As many as nine newborns had to be removed from incubators in order to be taken to safety, during the air strikes. Dr Hatem, director of Al Bayan Hospital, spoke to Al Jazeera about the aftermath of the Aleppo air strikes.

“Our ability to provide even the most basic protections to our most vulnerable is disappearing. Every world leader must imagine that one of these newborns were their own son or daughter. Whatever they would do to protect their own children they need to afford the same protection for ours.”

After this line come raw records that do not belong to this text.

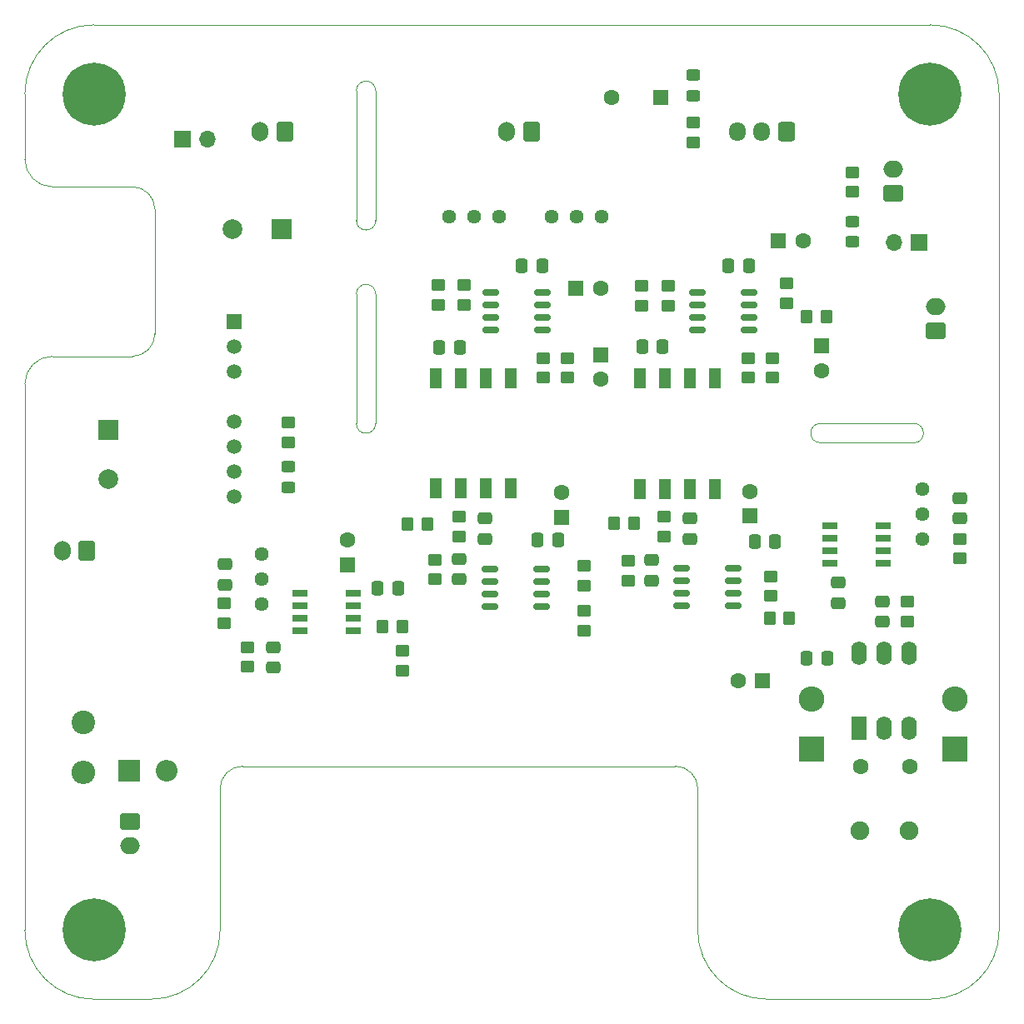
<source format=gts>
G04 #@! TF.GenerationSoftware,KiCad,Pcbnew,7.0.7+dfsg-1*
G04 #@! TF.CreationDate,2024-09-08T18:24:34+02:00*
G04 #@! TF.ProjectId,evo-cube-sensor,65766f2d-6375-4626-952d-73656e736f72,rev?*
G04 #@! TF.SameCoordinates,Original*
G04 #@! TF.FileFunction,Soldermask,Top*
G04 #@! TF.FilePolarity,Negative*
%FSLAX46Y46*%
G04 Gerber Fmt 4.6, Leading zero omitted, Abs format (unit mm)*
G04 Created by KiCad (PCBNEW 7.0.7+dfsg-1) date 2024-09-08 18:24:34*
%MOMM*%
%LPD*%
G01*
G04 APERTURE LIST*
G04 Aperture macros list*
%AMRoundRect*
0 Rectangle with rounded corners*
0 $1 Rounding radius*
0 $2 $3 $4 $5 $6 $7 $8 $9 X,Y pos of 4 corners*
0 Add a 4 corners polygon primitive as box body*
4,1,4,$2,$3,$4,$5,$6,$7,$8,$9,$2,$3,0*
0 Add four circle primitives for the rounded corners*
1,1,$1+$1,$2,$3*
1,1,$1+$1,$4,$5*
1,1,$1+$1,$6,$7*
1,1,$1+$1,$8,$9*
0 Add four rect primitives between the rounded corners*
20,1,$1+$1,$2,$3,$4,$5,0*
20,1,$1+$1,$4,$5,$6,$7,0*
20,1,$1+$1,$6,$7,$8,$9,0*
20,1,$1+$1,$8,$9,$2,$3,0*%
G04 Aperture macros list end*
%ADD10RoundRect,0.150000X-0.675000X-0.150000X0.675000X-0.150000X0.675000X0.150000X-0.675000X0.150000X0*%
%ADD11R,1.700000X1.700000*%
%ADD12O,1.700000X1.700000*%
%ADD13RoundRect,0.250000X-0.475000X0.337500X-0.475000X-0.337500X0.475000X-0.337500X0.475000X0.337500X0*%
%ADD14RoundRect,0.250000X0.600000X0.725000X-0.600000X0.725000X-0.600000X-0.725000X0.600000X-0.725000X0*%
%ADD15O,1.700000X1.950000*%
%ADD16RoundRect,0.250000X0.450000X-0.350000X0.450000X0.350000X-0.450000X0.350000X-0.450000X-0.350000X0*%
%ADD17RoundRect,0.250000X0.337500X0.475000X-0.337500X0.475000X-0.337500X-0.475000X0.337500X-0.475000X0*%
%ADD18RoundRect,0.250000X0.475000X-0.337500X0.475000X0.337500X-0.475000X0.337500X-0.475000X-0.337500X0*%
%ADD19RoundRect,0.250000X-0.450000X0.350000X-0.450000X-0.350000X0.450000X-0.350000X0.450000X0.350000X0*%
%ADD20R,1.600000X1.600000*%
%ADD21C,1.600000*%
%ADD22RoundRect,0.250000X-0.337500X-0.475000X0.337500X-0.475000X0.337500X0.475000X-0.337500X0.475000X0*%
%ADD23RoundRect,0.250000X0.350000X0.450000X-0.350000X0.450000X-0.350000X-0.450000X0.350000X-0.450000X0*%
%ADD24R,1.300000X2.050000*%
%ADD25RoundRect,0.250000X0.750000X-0.600000X0.750000X0.600000X-0.750000X0.600000X-0.750000X-0.600000X0*%
%ADD26O,2.000000X1.700000*%
%ADD27C,1.440000*%
%ADD28C,1.905000*%
%ADD29C,2.400000*%
%ADD30O,2.400000X2.400000*%
%ADD31R,2.200000X2.200000*%
%ADD32O,2.200000X2.200000*%
%ADD33RoundRect,0.250000X-0.350000X-0.450000X0.350000X-0.450000X0.350000X0.450000X-0.350000X0.450000X0*%
%ADD34C,0.800000*%
%ADD35C,6.400000*%
%ADD36R,1.500000X1.500000*%
%ADD37C,1.500000*%
%ADD38R,1.600000X2.400000*%
%ADD39O,1.600000X2.400000*%
%ADD40R,2.600000X2.600000*%
%ADD41O,2.600000X2.600000*%
%ADD42RoundRect,0.250000X0.600000X0.750000X-0.600000X0.750000X-0.600000X-0.750000X0.600000X-0.750000X0*%
%ADD43O,1.700000X2.000000*%
%ADD44R,2.000000X2.000000*%
%ADD45C,2.000000*%
%ADD46RoundRect,0.250000X0.450000X-0.325000X0.450000X0.325000X-0.450000X0.325000X-0.450000X-0.325000X0*%
%ADD47RoundRect,0.250000X-0.450000X0.325000X-0.450000X-0.325000X0.450000X-0.325000X0.450000X0.325000X0*%
%ADD48R,1.528000X0.650000*%
%ADD49RoundRect,0.250000X-0.750000X0.600000X-0.750000X-0.600000X0.750000X-0.600000X0.750000X0.600000X0*%
G04 #@! TA.AperFunction,Profile*
%ADD50C,0.100000*%
G04 #@! TD*
G04 APERTURE END LIST*
D10*
X100426875Y-87777675D03*
X100426875Y-89047675D03*
X100426875Y-90317675D03*
X100426875Y-91587675D03*
X105676875Y-91587675D03*
X105676875Y-90317675D03*
X105676875Y-89047675D03*
X105676875Y-87777675D03*
D11*
X49677400Y-44145200D03*
D12*
X52217400Y-44145200D03*
D13*
X116306600Y-89255600D03*
X116306600Y-91330600D03*
D14*
X111034200Y-43383200D03*
D15*
X108534200Y-43383200D03*
X106034200Y-43383200D03*
D16*
X99060000Y-61096400D03*
X99060000Y-59096400D03*
D17*
X107234900Y-57073800D03*
X105159900Y-57073800D03*
D18*
X101244400Y-84802800D03*
X101244400Y-82727800D03*
D19*
X94996000Y-87028600D03*
X94996000Y-89028600D03*
D20*
X114579400Y-65176400D03*
D21*
X114579400Y-67676400D03*
D22*
X85750400Y-84886800D03*
X87825400Y-84886800D03*
D16*
X111099600Y-60867800D03*
X111099600Y-58867800D03*
D23*
X72018400Y-93700600D03*
X70018400Y-93700600D03*
X113112800Y-62255400D03*
X115112800Y-62255400D03*
D24*
X75387200Y-79691400D03*
X77927200Y-79691400D03*
X80467200Y-79691400D03*
X83007200Y-79691400D03*
X83007200Y-68441400D03*
X80467200Y-68441400D03*
X77927200Y-68441400D03*
X75387200Y-68441400D03*
D10*
X101988800Y-59791600D03*
X101988800Y-61061600D03*
X101988800Y-62331600D03*
X101988800Y-63601600D03*
X107238800Y-63601600D03*
X107238800Y-62331600D03*
X107238800Y-61061600D03*
X107238800Y-59791600D03*
D21*
X123556400Y-107950000D03*
X118556400Y-107950000D03*
D25*
X121914200Y-49713200D03*
D26*
X121914200Y-47213200D03*
D16*
X88773000Y-68437000D03*
X88773000Y-66437000D03*
D27*
X81879600Y-52044600D03*
X79339600Y-52044600D03*
X76799600Y-52044600D03*
D19*
X90449400Y-92109800D03*
X90449400Y-94109800D03*
D20*
X110224688Y-54508400D03*
D21*
X112724688Y-54508400D03*
D28*
X118520200Y-114439700D03*
X123520200Y-114439700D03*
D19*
X96342200Y-59096400D03*
X96342200Y-61096400D03*
D16*
X60401200Y-74999600D03*
X60401200Y-72999600D03*
X56265350Y-97808800D03*
X56265350Y-95808800D03*
D19*
X90449400Y-87528400D03*
X90449400Y-89528400D03*
D27*
X57759600Y-91389200D03*
X57759600Y-88849200D03*
X57759600Y-86309200D03*
D29*
X39598600Y-103445800D03*
D30*
X39598600Y-108525800D03*
D22*
X113114000Y-96926400D03*
X115189000Y-96926400D03*
D31*
X44286817Y-108381800D03*
D32*
X48096817Y-108381800D03*
D25*
X126212600Y-63688600D03*
D26*
X126212600Y-61188600D03*
D19*
X128655900Y-84782750D03*
X128655900Y-86782750D03*
D16*
X86309200Y-68437000D03*
X86309200Y-66437000D03*
D33*
X109356400Y-92903800D03*
X111356400Y-92903800D03*
D19*
X75692000Y-59020200D03*
X75692000Y-61020200D03*
D16*
X117729000Y-49539400D03*
X117729000Y-47539400D03*
D20*
X98287651Y-39954200D03*
D21*
X93287651Y-39954200D03*
D17*
X86229100Y-57073800D03*
X84154100Y-57073800D03*
D11*
X124490400Y-54686200D03*
D12*
X121950400Y-54686200D03*
D19*
X77800200Y-82550000D03*
X77800200Y-84550000D03*
D20*
X66421000Y-87426800D03*
D21*
X66421000Y-84926800D03*
D17*
X77872500Y-65354200D03*
X75797500Y-65354200D03*
X98475800Y-65252600D03*
X96400800Y-65252600D03*
D19*
X101600000Y-42500800D03*
X101600000Y-44500800D03*
D34*
X123264200Y-124569200D03*
X123967144Y-122872144D03*
X123967144Y-126266256D03*
X125664200Y-122169200D03*
D35*
X125664200Y-124569200D03*
D34*
X125664200Y-126969200D03*
X127361256Y-122872144D03*
X127361256Y-126266256D03*
X128064200Y-124569200D03*
D24*
X96189800Y-79716800D03*
X98729800Y-79716800D03*
X101269800Y-79716800D03*
X103809800Y-79716800D03*
X103809800Y-68466800D03*
X101269800Y-68466800D03*
X98729800Y-68466800D03*
X96189800Y-68466800D03*
D23*
X74574400Y-83261200D03*
X72574400Y-83261200D03*
D36*
X54940200Y-62712600D03*
D37*
X54940200Y-65252600D03*
X54940200Y-67792600D03*
X54940200Y-72872600D03*
X54940200Y-75412600D03*
X54940200Y-77952600D03*
X54940200Y-80492600D03*
D22*
X69519800Y-89789000D03*
X71594800Y-89789000D03*
D18*
X97332800Y-89044600D03*
X97332800Y-86969600D03*
D34*
X38264200Y-39569200D03*
X38967144Y-37872144D03*
X38967144Y-41266256D03*
X40664200Y-37169200D03*
D35*
X40664200Y-39569200D03*
D34*
X40664200Y-41969200D03*
X42361256Y-37872144D03*
X42361256Y-41266256D03*
X43064200Y-39569200D03*
D18*
X80441800Y-84802800D03*
X80441800Y-82727800D03*
D20*
X108647113Y-99187000D03*
D21*
X106147113Y-99187000D03*
D16*
X107188000Y-68437000D03*
X107188000Y-66437000D03*
D27*
X124820500Y-84782750D03*
X124820500Y-82242750D03*
X124820500Y-79702750D03*
D38*
X118389400Y-104038400D03*
D39*
X120929400Y-104038400D03*
X123469400Y-104038400D03*
X123469400Y-96418400D03*
X120929400Y-96418400D03*
X118389400Y-96418400D03*
D27*
X92252800Y-52070000D03*
X89712800Y-52070000D03*
X87172800Y-52070000D03*
D19*
X72059800Y-96164400D03*
X72059800Y-98164400D03*
D40*
X113639600Y-106172000D03*
D41*
X113639600Y-101092000D03*
D13*
X120777000Y-91160600D03*
X120777000Y-93235600D03*
D23*
X95538800Y-83210400D03*
X93538800Y-83210400D03*
D42*
X39979600Y-86029800D03*
D43*
X37479600Y-86029800D03*
D44*
X59720877Y-53314600D03*
D45*
X54720877Y-53314600D03*
D16*
X78257400Y-61020200D03*
X78257400Y-59020200D03*
D10*
X80915600Y-87858600D03*
X80915600Y-89128600D03*
X80915600Y-90398600D03*
X80915600Y-91668600D03*
X86165600Y-91668600D03*
X86165600Y-90398600D03*
X86165600Y-89128600D03*
X86165600Y-87858600D03*
D20*
X89650688Y-59334400D03*
D21*
X92150688Y-59334400D03*
D42*
X60066200Y-43383200D03*
D43*
X57566200Y-43383200D03*
D46*
X60426600Y-79545400D03*
X60426600Y-77495400D03*
D17*
X109898000Y-85115400D03*
X107823000Y-85115400D03*
D47*
X101574600Y-37693600D03*
X101574600Y-39743600D03*
D46*
X117729000Y-54635400D03*
X117729000Y-52585400D03*
D48*
X61645800Y-90366600D03*
X61645800Y-91636600D03*
X61645800Y-92906600D03*
X61645800Y-94176600D03*
X67067800Y-94176600D03*
X67067800Y-92906600D03*
X67067800Y-91636600D03*
X67067800Y-90366600D03*
D13*
X58906950Y-95808800D03*
X58906950Y-97883800D03*
D19*
X75311000Y-86925400D03*
X75311000Y-88925400D03*
D34*
X38264200Y-124569200D03*
X38967144Y-122872144D03*
X38967144Y-126266256D03*
X40664200Y-122169200D03*
D35*
X40664200Y-124569200D03*
D34*
X40664200Y-126969200D03*
X42361256Y-122872144D03*
X42361256Y-126266256D03*
X43064200Y-124569200D03*
D16*
X123342400Y-93192600D03*
X123342400Y-91192600D03*
X109432600Y-90611200D03*
X109432600Y-88611200D03*
D19*
X98653600Y-82556600D03*
X98653600Y-84556600D03*
D44*
X42164000Y-73730723D03*
D45*
X42164000Y-78730723D03*
D34*
X123264200Y-39569200D03*
X123967144Y-37872144D03*
X123967144Y-41266256D03*
X125664200Y-37169200D03*
D35*
X125664200Y-39569200D03*
D34*
X125664200Y-41969200D03*
X127361256Y-37872144D03*
X127361256Y-41266256D03*
X128064200Y-39569200D03*
D18*
X77749400Y-88917600D03*
X77749400Y-86842600D03*
D40*
X128193800Y-106172000D03*
D41*
X128193800Y-101092000D03*
D13*
X53975000Y-87379900D03*
X53975000Y-89454900D03*
D10*
X80991800Y-59791600D03*
X80991800Y-61061600D03*
X80991800Y-62331600D03*
X80991800Y-63601600D03*
X86241800Y-63601600D03*
X86241800Y-62331600D03*
X86241800Y-61061600D03*
X86241800Y-59791600D03*
D13*
X128681300Y-80650350D03*
X128681300Y-82725350D03*
D42*
X85146200Y-43383200D03*
D43*
X82646200Y-43383200D03*
D48*
X120909700Y-87276850D03*
X120909700Y-86006850D03*
X120909700Y-84736850D03*
X120909700Y-83466850D03*
X115487700Y-83466850D03*
X115487700Y-84736850D03*
X115487700Y-86006850D03*
X115487700Y-87276850D03*
D49*
X44338200Y-113487200D03*
D26*
X44338200Y-115987200D03*
D19*
X53949600Y-91363800D03*
X53949600Y-93363800D03*
D16*
X109651800Y-68421000D03*
X109651800Y-66421000D03*
D20*
X92151200Y-66090800D03*
D21*
X92151200Y-68590800D03*
D20*
X107365800Y-82473800D03*
D21*
X107365800Y-79973800D03*
D20*
X88163400Y-82612113D03*
D21*
X88163400Y-80112113D03*
D50*
X114503200Y-73075800D02*
X124002800Y-73075800D01*
X125664200Y-131569200D02*
G75*
G03*
X132664200Y-124569200I0J7000000D01*
G01*
X46500453Y-131569203D02*
G75*
G03*
X53500453Y-124569200I-3J7000003D01*
G01*
X33670200Y-46233544D02*
X33664200Y-39569200D01*
X33664200Y-124569200D02*
G75*
G03*
X40664200Y-131569200I7000000J0D01*
G01*
X67348843Y-73089243D02*
G75*
G03*
X69303157Y-73089243I977157J0D01*
G01*
X55786453Y-107899153D02*
G75*
G03*
X53500453Y-110185200I47J-2286047D01*
G01*
X125664200Y-32569200D02*
X40664200Y-32569200D01*
X99756200Y-107899200D02*
X55786453Y-107899200D01*
X102042200Y-110185200D02*
G75*
G03*
X99756200Y-107899200I-2286000J0D01*
G01*
X46878200Y-51313544D02*
X46878200Y-63957200D01*
X53500453Y-110185200D02*
X53500453Y-124569200D01*
X46878156Y-51313544D02*
G75*
G03*
X44592200Y-49027544I-2285956J44D01*
G01*
X69303157Y-59918600D02*
G75*
G03*
X67348843Y-59918600I-977157J0D01*
G01*
X44592200Y-66243200D02*
X36464200Y-66243200D01*
X44592200Y-66243200D02*
G75*
G03*
X46878200Y-63957200I0J2286000D01*
G01*
X44592200Y-49027544D02*
X36464200Y-49027544D01*
X102042200Y-110185200D02*
X102042200Y-124569200D01*
X36464200Y-66243200D02*
G75*
G03*
X33670200Y-69037200I0J-2794000D01*
G01*
X114503200Y-73075886D02*
G75*
G03*
X114503200Y-75030114I0J-977114D01*
G01*
X109042200Y-131569200D02*
X125664200Y-131569200D01*
X124002800Y-75030114D02*
X114503200Y-75030114D01*
X67348843Y-73089243D02*
X67348843Y-59918600D01*
X67348843Y-52439043D02*
G75*
G03*
X69303157Y-52439043I977157J0D01*
G01*
X69303157Y-39268400D02*
X69303157Y-52439043D01*
X33670200Y-69037200D02*
X33670200Y-124569200D01*
X124002800Y-75030200D02*
G75*
G03*
X124002800Y-73075800I0J977200D01*
G01*
X40664200Y-32569200D02*
G75*
G03*
X33664200Y-39569200I0J-7000000D01*
G01*
X67348843Y-39268400D02*
X67348843Y-52439043D01*
X69303157Y-59918600D02*
X69303157Y-73089243D01*
X132664200Y-39569200D02*
G75*
G03*
X125664200Y-32569200I-7000000J0D01*
G01*
X33670156Y-46233544D02*
G75*
G03*
X36464200Y-49027544I2794044J44D01*
G01*
X69303157Y-39268400D02*
G75*
G03*
X67348843Y-39268400I-977157J0D01*
G01*
X40664200Y-131569200D02*
X46500453Y-131569200D01*
X102042200Y-124569200D02*
G75*
G03*
X109042200Y-131569200I7000000J0D01*
G01*
X132664200Y-124569200D02*
X132664200Y-39569200D01*
M02*

</source>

The hospitals that are left functioning after the most recent air strikes in Aleppo have to cater to as many as 350,000 residents, according to the medics who spoke to the BBC. The current eastern Aleppo, in which nurses have to run into shelters with newborns and ailing children, is at a glaring contrast with the quaint Aleppo that existed until 2012.

Air strikes in Aleppo
A peaceful Aleppo in 1992 [Photo by Frances M. Ginter/Getty Images]
While President Bashar al-Assad’s government controls the western part of Aleppo, the eastern side is held by rebels and is brought frequently under the mercy of air strikes by the government. These are, however, not the only two powers that routinely ravage Aleppo — once an almost picturesque example of Middle Eastern prosperity. The northern parts of the city is at constant risk of occupation by the Islamic State, against which the rebel forces are locked in armed struggle.

Air strikes in Aleppo
A 2014 bomb explosion in Kobane, 161 kms to the north-east of Aleppo. [Photo by Gokhan Sahin/Getty Images]
The tussle between government attacks on the east of Aleppo and rebel-led strikes inflicted upon the west has brought about untold misery to an already devastated Syria. As reported by The Independent, according to Doctors Without Borders, 100 patients, nurses, and members of staff have been killed and at least 130 wounded in the air strikes on more than 80 of their supported and run health centers since 2015.

The air strikes in Aleppo have come within 24 hours of the president promising to reclaim “every inch of Syria” in a fiery speech in Damascus that, according to The Guardian, opens the floodgates to conflict rather than peaceful negotiation.